The Sugarland Express

Steven Spielberg's first feature film (it had been preceded by Duel in 1971 which had been made for TV), co-written by him with Hal Barwood and Matthew Robbins is a conventional enough narrative but one which mixes action comedy with tragedy and serves it up with a good deal of empathy for its protagonists.Certainly there are qualities of the director’s well-known predilections here but they are not reduced to the simplistic, sentimental  crowd-pleasing devices that form the staple of so many of his subsequent films.

When the State of Texas places the infant son of petty thief Lou Jean (Goldie Hawn) in foster care she forces her husband, Clovis (William Atherton), also a petty thief, to escape from his low security prison, and the two start a cross-country trek to free their child, now domiciled in the town of Sugarland. Along the way, they kidnap a patrolman trooper (Michael Sacks) and collect an entourage of several hundred police cars, led by Captain Tanner (Ben Johnson) who sympathizes with their plight but knows that as a lawman he has to bring them down.

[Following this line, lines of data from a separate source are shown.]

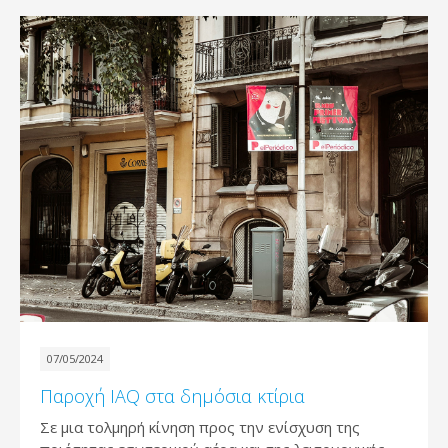
07/05/2024
Παροχή IAQ στα δημόσια κτίρια
Σε μια τολμηρή κίνηση προς την ενίσχυση της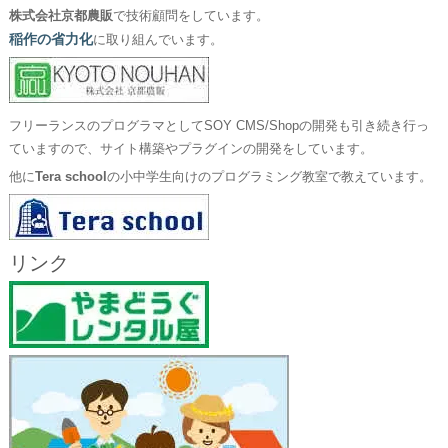
株式会社京都農販
で技術顧問をしています。
稲作の省力化
に取り組んでいます。
フリーランスのプログラマとしてSOY CMS/Shopの開発も引き続き行っ
ていますので、サイト構築やプラグインの開発をしています。
他に
Tera school
の小中学生向けのプログラミング教室で教えています。
リンク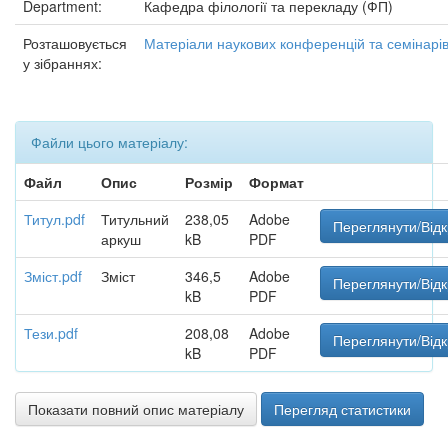
Department:
Кафедра філології та перекладу (ФП)
Розташовується
Матеріали наукових конференцій та семінарі
у зібраннях:
Файли цього матеріалу:
Файл
Опис
Розмір
Формат
Титул.pdf
Титульний
238,05
Adobe
Переглянути/Від
аркуш
kB
PDF
Зміст.pdf
Зміст
346,5
Adobe
Переглянути/Від
kB
PDF
Тези.pdf
208,08
Adobe
Переглянути/Від
kB
PDF
Показати повний опис матеріалу
Перегляд статистики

It is a testament to Spielberg's skill that one can detect here the seeds of many later films from John Landis’s The Blues Brothers (1980) to the Coen’s Raising Arizona (1987) to Ridley Scott’s Thelma And Louise (1991)  and even Oliver Stone’s Natural Born Killers (1994). Somewhat surprisingly, the predictable auto pile-up scenes are not well-handled and the movie drags somewhat toward the latter stages but this is one of Spielberg's more interesting efforts.